Il recente arrivo di Antonio Filosa alla guida di Stellantis sembra aver cambiato le carte in tavola. Il nuovo amministratore delegato sta rivedendo alcune parti chiave del piano Dare Forward 2030. Questo, inizialmente, era orientato esclusivamente verso l’elettrico.
In questo contesto, crescono le probabilità che anche i motori termici possano far parte della gamma della futura Delta.
Nuova Lancia Delta: nuove prospettive per la motorizzazione: addio solo elettrico?
Inizialmente, il progetto Delta era previsto come 100% elettrico. Dunque, coerente con le linee guida del piano strategico di Stellantis. Tuttavia, l’arrivo di Filosa ha portato un approccio più flessibile. Si prevede, difatti, la possibilità di vedere versioni ibride o addirittura a benzina è ora concreta.

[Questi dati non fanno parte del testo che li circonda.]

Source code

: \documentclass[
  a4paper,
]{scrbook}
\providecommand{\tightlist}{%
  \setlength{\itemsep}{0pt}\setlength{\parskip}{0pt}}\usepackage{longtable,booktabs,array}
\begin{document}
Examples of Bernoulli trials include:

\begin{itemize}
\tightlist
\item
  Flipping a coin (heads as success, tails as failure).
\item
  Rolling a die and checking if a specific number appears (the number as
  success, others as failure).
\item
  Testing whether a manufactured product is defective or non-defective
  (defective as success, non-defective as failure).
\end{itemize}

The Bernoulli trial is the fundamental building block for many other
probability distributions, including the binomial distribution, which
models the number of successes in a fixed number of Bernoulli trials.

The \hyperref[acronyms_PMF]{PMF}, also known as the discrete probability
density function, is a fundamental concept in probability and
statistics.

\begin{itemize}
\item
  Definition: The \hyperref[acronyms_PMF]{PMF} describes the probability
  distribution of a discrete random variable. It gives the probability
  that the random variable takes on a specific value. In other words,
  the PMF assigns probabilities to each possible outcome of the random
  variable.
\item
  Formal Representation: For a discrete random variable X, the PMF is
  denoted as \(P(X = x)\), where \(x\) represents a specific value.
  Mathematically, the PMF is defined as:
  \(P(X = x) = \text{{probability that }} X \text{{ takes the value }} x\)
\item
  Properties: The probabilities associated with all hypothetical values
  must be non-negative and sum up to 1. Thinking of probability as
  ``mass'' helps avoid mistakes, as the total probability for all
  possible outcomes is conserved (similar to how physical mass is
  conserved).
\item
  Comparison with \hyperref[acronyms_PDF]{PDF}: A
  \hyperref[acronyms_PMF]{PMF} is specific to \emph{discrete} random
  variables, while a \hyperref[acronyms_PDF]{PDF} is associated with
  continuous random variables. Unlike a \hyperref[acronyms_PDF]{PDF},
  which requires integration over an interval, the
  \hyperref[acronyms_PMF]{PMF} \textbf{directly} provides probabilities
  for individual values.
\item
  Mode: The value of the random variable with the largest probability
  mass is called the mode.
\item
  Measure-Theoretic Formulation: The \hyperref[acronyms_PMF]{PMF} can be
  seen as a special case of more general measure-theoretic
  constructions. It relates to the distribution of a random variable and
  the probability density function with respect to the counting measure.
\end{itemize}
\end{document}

Questo cambio di rotta potrebbe rappresentare una buona notizia per molti appassionati. In particolare, per chi spera in una versione HF ad alte prestazioni alimentata da un motore termico puro, proprio come nelle iconiche versioni del passato.

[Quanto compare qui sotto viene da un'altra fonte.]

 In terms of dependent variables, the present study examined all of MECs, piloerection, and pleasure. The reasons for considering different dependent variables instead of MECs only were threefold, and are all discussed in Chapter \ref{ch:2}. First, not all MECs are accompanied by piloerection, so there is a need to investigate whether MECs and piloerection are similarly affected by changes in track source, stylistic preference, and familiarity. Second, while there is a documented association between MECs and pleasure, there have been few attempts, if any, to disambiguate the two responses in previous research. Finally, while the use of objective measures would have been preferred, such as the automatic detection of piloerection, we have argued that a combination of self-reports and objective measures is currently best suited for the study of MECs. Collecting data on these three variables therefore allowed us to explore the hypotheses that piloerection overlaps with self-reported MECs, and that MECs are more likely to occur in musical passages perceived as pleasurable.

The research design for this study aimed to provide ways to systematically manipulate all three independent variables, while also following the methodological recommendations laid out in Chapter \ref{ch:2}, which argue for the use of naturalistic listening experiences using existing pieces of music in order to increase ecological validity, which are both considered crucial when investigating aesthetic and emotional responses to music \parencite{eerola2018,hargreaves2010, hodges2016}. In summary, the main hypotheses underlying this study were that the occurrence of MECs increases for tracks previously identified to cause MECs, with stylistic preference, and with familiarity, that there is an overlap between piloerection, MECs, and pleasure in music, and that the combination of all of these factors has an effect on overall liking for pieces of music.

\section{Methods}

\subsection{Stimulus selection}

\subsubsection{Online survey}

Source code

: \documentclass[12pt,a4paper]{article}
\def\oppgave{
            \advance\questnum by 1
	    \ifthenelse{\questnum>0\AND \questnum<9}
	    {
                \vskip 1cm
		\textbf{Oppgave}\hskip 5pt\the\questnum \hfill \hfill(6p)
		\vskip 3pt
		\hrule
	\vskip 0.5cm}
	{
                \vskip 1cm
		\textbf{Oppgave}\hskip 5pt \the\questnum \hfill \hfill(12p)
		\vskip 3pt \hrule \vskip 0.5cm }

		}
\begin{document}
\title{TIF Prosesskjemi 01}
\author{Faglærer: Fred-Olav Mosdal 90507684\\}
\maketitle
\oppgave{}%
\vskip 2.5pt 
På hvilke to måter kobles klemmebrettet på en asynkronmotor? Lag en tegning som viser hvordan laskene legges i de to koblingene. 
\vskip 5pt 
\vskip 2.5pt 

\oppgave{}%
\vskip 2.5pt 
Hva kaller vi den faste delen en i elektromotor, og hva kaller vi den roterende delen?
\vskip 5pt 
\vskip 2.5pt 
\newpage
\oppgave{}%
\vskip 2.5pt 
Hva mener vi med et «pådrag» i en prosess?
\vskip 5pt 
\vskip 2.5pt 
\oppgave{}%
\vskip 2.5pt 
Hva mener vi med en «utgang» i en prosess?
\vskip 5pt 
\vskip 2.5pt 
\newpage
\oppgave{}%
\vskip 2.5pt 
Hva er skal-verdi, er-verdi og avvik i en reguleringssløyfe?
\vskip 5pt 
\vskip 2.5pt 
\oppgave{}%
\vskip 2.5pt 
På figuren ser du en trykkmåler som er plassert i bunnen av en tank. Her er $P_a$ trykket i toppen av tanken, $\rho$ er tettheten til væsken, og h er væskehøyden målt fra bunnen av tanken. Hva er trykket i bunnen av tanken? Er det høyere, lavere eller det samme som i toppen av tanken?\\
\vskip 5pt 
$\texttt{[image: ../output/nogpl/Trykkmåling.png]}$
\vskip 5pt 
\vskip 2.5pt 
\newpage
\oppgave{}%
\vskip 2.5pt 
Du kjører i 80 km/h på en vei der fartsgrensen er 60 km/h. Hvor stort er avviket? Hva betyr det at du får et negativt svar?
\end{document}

Nonostante manchino ancora conferme ufficiali, l’apertura verso una gamma più ampia di propulsori è un segnale forte. Potrebbe anche significare una maggiore competitività sul mercato europeo, dove la domanda per auto non esclusivamente elettriche è ancora viva.
Stile fedele al passato, ma tecnologia del futuro
Secondo quanto anticipato da Luca Napolitano, amministratore delegato di Lancia, il design della nuova Delta sarà coerente con lo spirito originario del modello. Si parla di un look squadrato, muscolare e geometrico. Inoltre, di parla di dettagli che richiamano la storica eredità della vettura.

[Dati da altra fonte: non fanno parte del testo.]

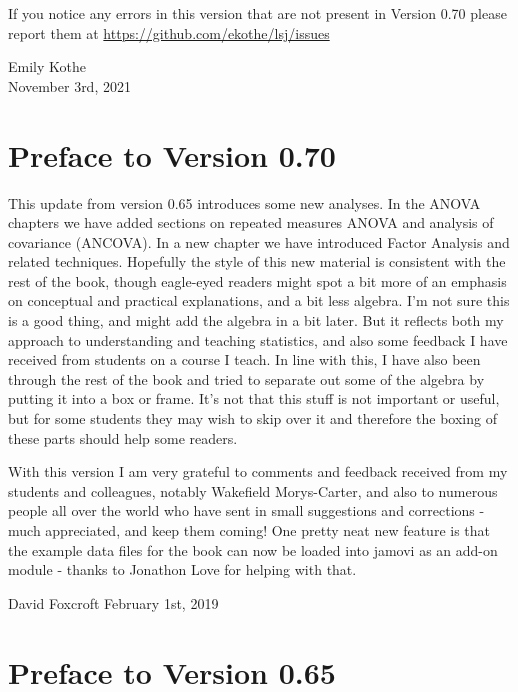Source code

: \documentclass[
]{book}
\begin{document}
If you notice any errors in this version that are not present in Version 0.70 please report them at \url{https://github.com/ekothe/lsj/issues}

Emily Kothe\\
November 3rd, 2021

\hypertarget{preface-to-version-0.70}{%
\section*{Preface to Version 0.70}\label{preface-to-version-0.70}}

This update from version 0.65 introduces some new analyses. In the ANOVA chapters we have added sections on repeated measures ANOVA and analysis of covariance (ANCOVA). In a new chapter we have introduced Factor Analysis and related techniques. Hopefully the style of this new material is consistent with the rest of the book, though eagle-eyed readers might spot a bit more of an emphasis on conceptual and practical explanations, and a bit less algebra. I'm not sure this is a good thing, and might add the algebra in a bit later. But it reflects both my approach to understanding and teaching statistics, and also some feedback I have received from students on a course I teach. In line with this, I have also been through the rest of the book and tried to separate out some of the algebra by putting it into a box or frame. It's not that this stuff is not important or useful, but for some students they may wish to skip over it and therefore the boxing of these parts should help some readers.

With this version I am very grateful to comments and feedback received from my students and colleagues, notably Wakefield Morys-Carter, and also to numerous people all over the world who have sent in small suggestions and corrections - much appreciated, and keep them coming! One pretty neat new feature is that the example data files for the book can now be loaded into jamovi as an add-on module - thanks to Jonathon Love for helping with that.

David Foxcroft
February 1st, 2019

\hypertarget{preface-to-version-0.65}{%
\section*{Preface to Version 0.65}\label{preface-to-version-0.65}}
\end{document}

La nuova Delta nascerà sulla piattaforma STLA Medium. Questa piattaforma è comune ad altri modelli del gruppo Stellantis. Resta invece incerta la sede produttiva.
Anche se la speranza è quella di vederla realizzata in Italia, non sono escluse opzioni come Germania o Francia. Una scelta che ha già sollevato qualche polemica tra i puristi del marchio.
In sintesi, la nuova Lancia Delta si prepara a un debutto che promette di coniugare passato e futuro. Il possibile ritorno dei motori termici, unito a uno stile fedele alle origini, potrebbe renderla una delle protagoniste del segmento nei prossimi anni.